■ **Task directions**
Word for word, restate the records from their first line through the line with "right hip: (196, 491)", both ends included; omit each picture.
═══ Given data
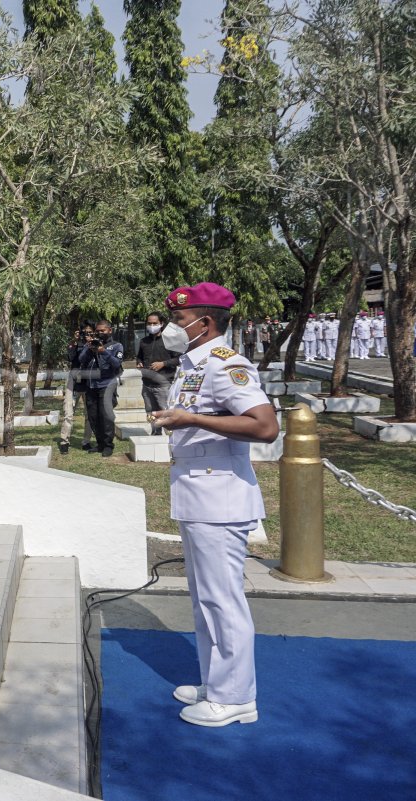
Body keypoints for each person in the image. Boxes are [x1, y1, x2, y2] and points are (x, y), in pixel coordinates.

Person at [151, 282, 278, 728]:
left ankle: (236, 697)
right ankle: (216, 681)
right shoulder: (194, 364)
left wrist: (191, 418)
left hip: (219, 495)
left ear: (205, 323)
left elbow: (265, 427)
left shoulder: (227, 365)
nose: (172, 327)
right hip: (196, 491)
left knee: (223, 599)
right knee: (206, 597)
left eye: (180, 320)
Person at [77, 320, 123, 457]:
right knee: (93, 417)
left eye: (103, 331)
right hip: (91, 386)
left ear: (110, 330)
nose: (100, 333)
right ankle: (100, 443)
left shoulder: (116, 346)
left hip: (107, 385)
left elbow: (116, 364)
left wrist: (103, 352)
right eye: (98, 331)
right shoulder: (90, 344)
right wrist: (89, 349)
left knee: (106, 417)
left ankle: (108, 445)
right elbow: (81, 359)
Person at [135, 312, 181, 435]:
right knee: (150, 412)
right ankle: (155, 434)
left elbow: (179, 359)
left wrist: (163, 363)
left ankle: (171, 437)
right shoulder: (144, 341)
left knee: (165, 412)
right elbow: (139, 357)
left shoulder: (171, 340)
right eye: (149, 323)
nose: (151, 325)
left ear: (161, 324)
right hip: (147, 384)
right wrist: (139, 363)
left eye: (154, 323)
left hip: (163, 384)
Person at [59, 322, 96, 454]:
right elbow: (70, 357)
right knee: (68, 413)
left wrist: (92, 344)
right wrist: (74, 341)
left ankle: (86, 441)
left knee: (89, 414)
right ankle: (64, 441)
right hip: (73, 381)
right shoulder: (75, 344)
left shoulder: (95, 345)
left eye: (90, 332)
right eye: (85, 333)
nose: (88, 335)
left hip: (88, 382)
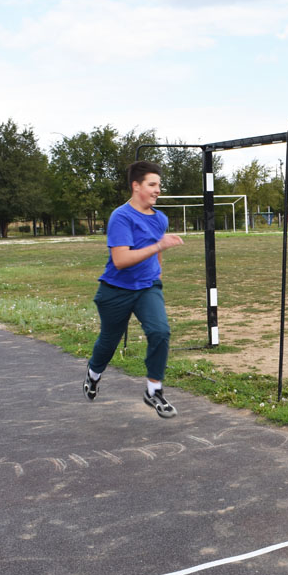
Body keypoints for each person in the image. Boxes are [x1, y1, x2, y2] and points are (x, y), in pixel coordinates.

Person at [83, 160, 185, 418]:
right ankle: (93, 374)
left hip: (147, 287)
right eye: (152, 185)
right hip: (115, 290)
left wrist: (157, 272)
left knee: (160, 331)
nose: (157, 190)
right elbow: (121, 260)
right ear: (136, 186)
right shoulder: (121, 217)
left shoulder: (160, 218)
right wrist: (159, 247)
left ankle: (154, 391)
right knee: (109, 342)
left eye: (159, 185)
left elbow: (156, 249)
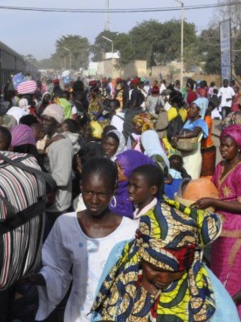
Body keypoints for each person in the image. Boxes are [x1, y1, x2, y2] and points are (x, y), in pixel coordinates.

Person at [29, 157, 139, 322]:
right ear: (80, 186)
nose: (94, 200)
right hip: (76, 315)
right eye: (88, 192)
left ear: (114, 190)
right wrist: (36, 278)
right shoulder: (66, 224)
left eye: (101, 193)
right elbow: (56, 269)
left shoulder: (130, 232)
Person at [92, 199, 238, 321]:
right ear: (141, 254)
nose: (163, 278)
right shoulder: (121, 257)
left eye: (174, 271)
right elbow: (100, 310)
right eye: (155, 268)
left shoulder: (203, 287)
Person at [193, 124, 241, 319]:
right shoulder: (221, 166)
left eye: (228, 146)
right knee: (218, 278)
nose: (223, 149)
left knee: (230, 281)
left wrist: (212, 201)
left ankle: (230, 316)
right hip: (221, 228)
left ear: (239, 147)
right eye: (222, 145)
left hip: (238, 231)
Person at [41, 104, 74, 232]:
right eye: (42, 119)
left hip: (57, 205)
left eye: (47, 120)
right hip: (49, 202)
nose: (43, 123)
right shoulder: (49, 139)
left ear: (57, 123)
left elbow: (62, 179)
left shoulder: (62, 145)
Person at [112, 150, 156, 219]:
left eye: (121, 168)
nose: (116, 170)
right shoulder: (115, 183)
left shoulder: (130, 195)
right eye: (116, 165)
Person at [172, 102, 208, 179]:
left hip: (193, 156)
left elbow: (194, 133)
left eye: (193, 108)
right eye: (189, 108)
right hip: (184, 154)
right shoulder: (188, 121)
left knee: (190, 180)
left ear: (199, 110)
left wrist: (178, 136)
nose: (189, 110)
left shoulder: (201, 122)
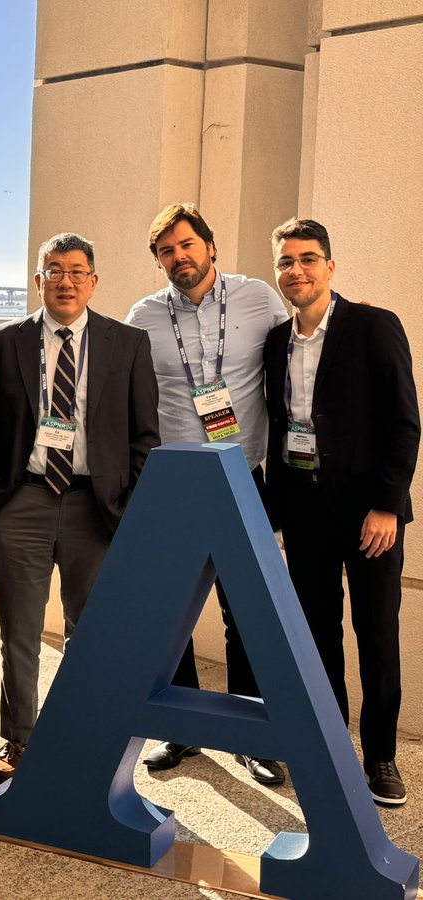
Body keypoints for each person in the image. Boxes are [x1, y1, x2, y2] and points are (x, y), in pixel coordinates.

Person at [0, 234, 160, 784]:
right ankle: (21, 740)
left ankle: (79, 734)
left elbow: (145, 435)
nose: (66, 280)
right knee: (20, 629)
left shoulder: (127, 343)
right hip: (24, 502)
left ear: (94, 282)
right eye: (54, 270)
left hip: (94, 508)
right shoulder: (3, 342)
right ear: (38, 281)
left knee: (90, 632)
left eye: (78, 271)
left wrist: (126, 507)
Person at [125, 202, 289, 785]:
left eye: (187, 245)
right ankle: (182, 729)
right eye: (166, 251)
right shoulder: (142, 315)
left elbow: (305, 342)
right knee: (172, 607)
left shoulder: (260, 298)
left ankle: (251, 734)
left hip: (244, 473)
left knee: (244, 607)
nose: (179, 257)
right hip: (172, 482)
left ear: (211, 247)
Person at [263, 218, 420, 806]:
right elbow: (279, 426)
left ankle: (380, 757)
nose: (295, 271)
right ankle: (331, 745)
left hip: (369, 515)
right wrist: (274, 512)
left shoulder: (374, 326)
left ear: (330, 266)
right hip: (304, 509)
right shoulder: (276, 341)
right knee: (317, 631)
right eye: (285, 262)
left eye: (307, 259)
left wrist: (387, 506)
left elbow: (405, 423)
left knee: (376, 631)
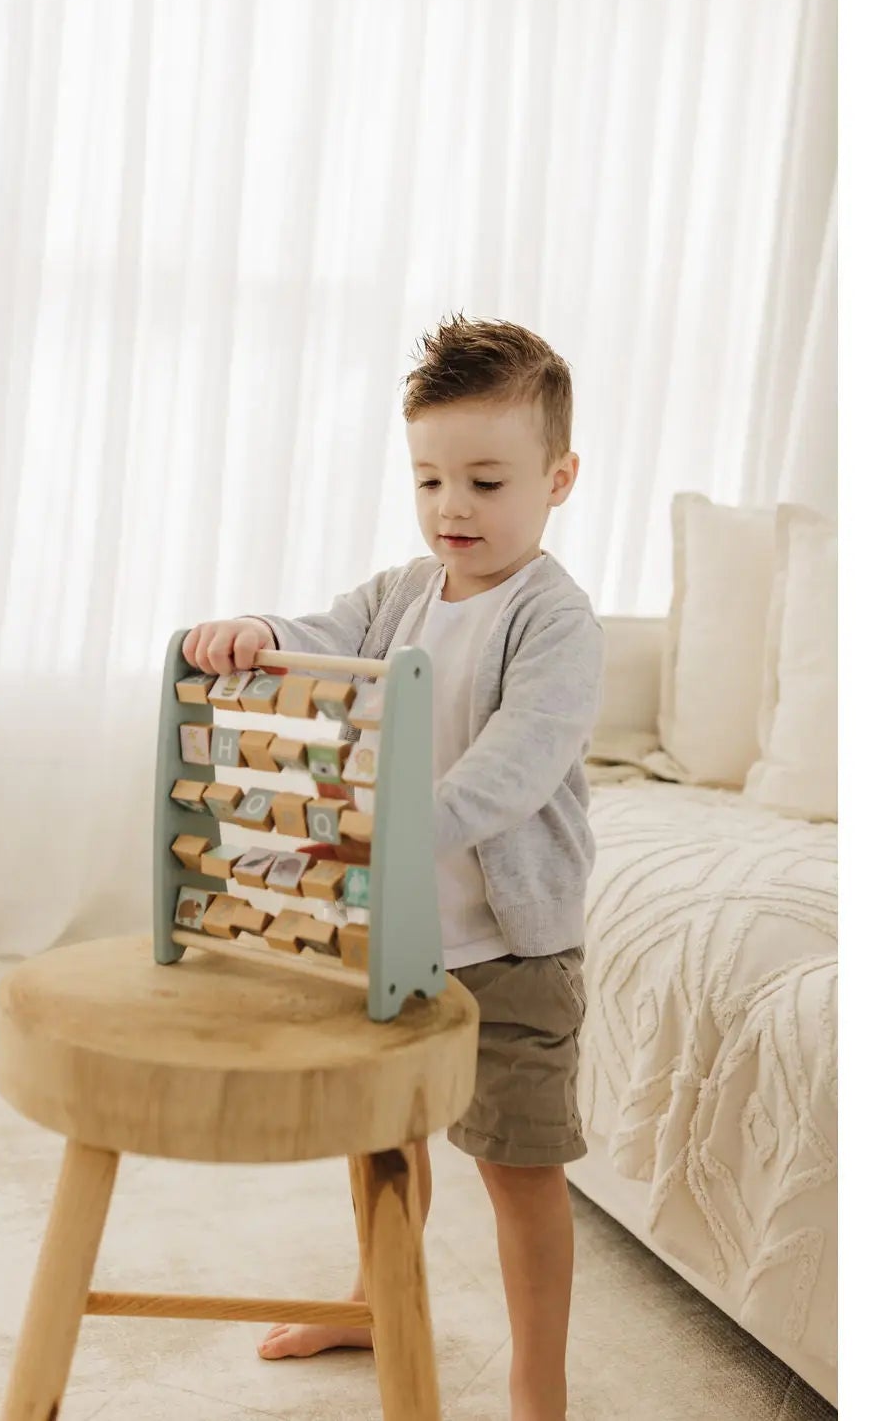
══════
■ **Your solution**
Body keypoints for each person in the image. Boxes are [x1, y1, x2, y2] and points are (x, y), in pixel coordinates.

Person at [151, 282, 278, 728]:
left ankle: (236, 697)
right ankle: (216, 681)
right shoulder: (194, 364)
left wrist: (191, 418)
left hip: (219, 495)
left ear: (205, 323)
left elbow: (265, 427)
left shoulder: (227, 365)
nose: (172, 327)
right hip: (196, 491)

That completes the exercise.